Energy conservation by group dynamics in schooling fish

Reviewer #1 (Public Review):

Summary:
In the presented manuscript the authors aim at quantifying the costs of locomotion in schooling versus solitary fish across a considerable range of speeds. Specifically, they quantify the possible reduction in the cost of locomotion in fish due to schooling behavior. The main novelty appears to be the direct measurement of absolute swimming costs and total energy expenditure, including the anaerobic costs at higher swimming speeds.

In addition to metabolic parameters, the authors also recorded some basic kinematic parameters such as average distances or school elongation. They find both for solitary and schooling fish, similar optimal swimming speeds of around 1BL/s, and a significant reduction in costs of locomotion due to schooling at high speeds, in particular at ~5-8 BL/s.

Given the lack of experimental data and the direct measurements across a wide range of speeds comparing solitary and schooling fish, this appears indeed like a potentially important contribution of interest to a broader audience beyond the specific field of fish physiology, in particular for researchers working broadly on collective (fish) behavior.

INFORMATION PROVIDED —
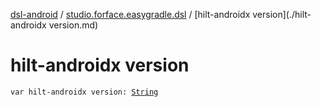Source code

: [dsl-android](../index.md) / [studio.forface.easygradle.dsl](index.md) / [hilt-androidx version](./hilt-androidx version.md)

# hilt-androidx version

`var hilt-androidx version: `[`String`](https://kotlinlang.org/api/latest/jvm/stdlib/kotlin/-string/index.html)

TASKS TO CARRY OUT —
a. According to the review of the fish schooling study, what optimal swimming speed did the authors find for both solitary and schooling fish?
b. Extract the passage of the fish schooling review from "Given the lack" to "collective (fish) behavior.", copying it word for word.

ANSWERS TO THE EXERCISES —
a. Around 1BL/s.

b.
Given the lack of experimental data and the direct measurements across a wide range of speeds comparing solitary and schooling fish, this appears indeed like a potentially important contribution of interest to a broader audience beyond the specific field of fish physiology, in particular for researchers working broadly on collective (fish) behavior.